Ok. I'll add this to the documentation for the mod, too.

1) Homeworld development.

There are several possible options for homeworld development. Usually you have 2-3 slots for facilities that are not cultural centers (depending on whether you took Natural Merchants or not).

One of these is the Shipyard, which is important at least for the first year or two because it will be the fastest shipyard you have, so it's good for cranking out construction bases, colony ships, and, well, anything else you want to build in a hurry to get yourself set up. Once you have a mess of construction bases and/or are starting to have a budget close to your income, it may be worthwhile to actually scrap the homeworld shipyard in order to put something else there (at least for a while) in order to take advantage of the population and cultural bonuses of the homeworld - a facility on the homeworld is more productive than one on most colonies.

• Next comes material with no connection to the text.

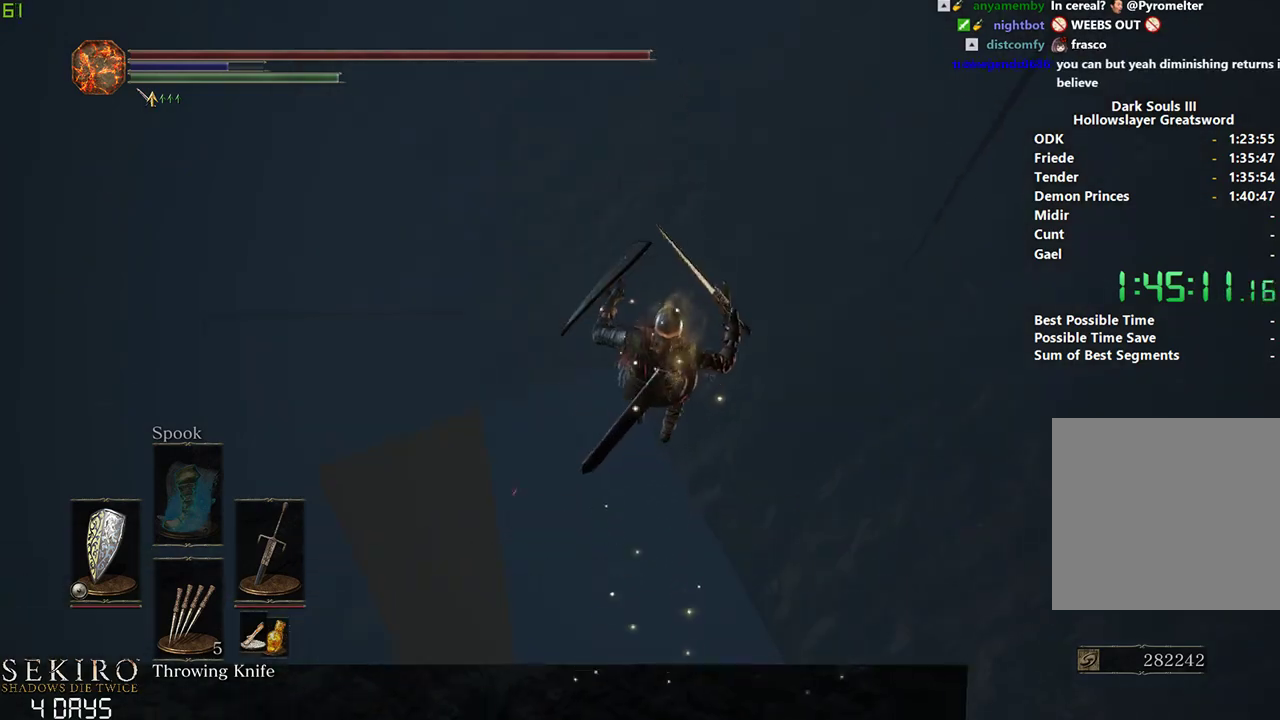
{"buttons": [], "left_stick": "down", "right_stick": "center", "events": [[50, "A", "down"], [50, "START", "up"], [183, "A", "up"], [183, "DPAD_UP", "down"], [300, "DPAD_UP", "up"], [400, "DPAD_UP", "down"], [483, "DPAD_UP", "up"]]}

The other one or two facilities an empire will start with are a Space Port (Distribution Center) and a Resupply Depot, both of which are almost completely redundant, and give you choices for what you'd like to boost a bit. A quick option is just to add a couple of facilities (perhaps research) at first. In Version 2.1, a city will take less than two years on a homeworld (Metropolis about four), and may be worth it once you don't really need the fast homeworld construction queue for other projects. There will probably be some more options in 2.2. Building a training facility and scapping it some turns later can let you train your defense bases and ships hanging out at the homeworld.

More options appear after some research. Anything that improves the output of the entire planet will have a very strong effect. You can get a major increase to research, intel, or resource production this way. A good long-term option is a value improvement plant.

Once higher-tech shipyards are developed, it may be good to upgrade or rebuild the homeworld shipyard in order to build a more expensive facility quickly (like a city), or to replace major fleet losses quickly.


2) Colony development.

Increasing the population of colonies is vital to accelerate their development. The most effective way to do this is to build a fleet of population transports, and concentrate on a few specific colonies rather than trying to develop all of your colonies into developed worlds at once. Production climbs steeply with the first few population gains, up to about 5-8 million, at which point any production facilities built can be run at nearly full capacity. Construction rate increase is a much slower curve, that starts out fast but starts to slow at about 70 million (where it's only 48%) - the next 52% construction are gained on the way up to a 1 billion population, so more is better but somewhere in the 50-200 million range, it may be efficient to switch to building up another colony with your transports, instead. It sort of depends on what your goals are - you have to decide how many "big" colonies you want to concentrate on.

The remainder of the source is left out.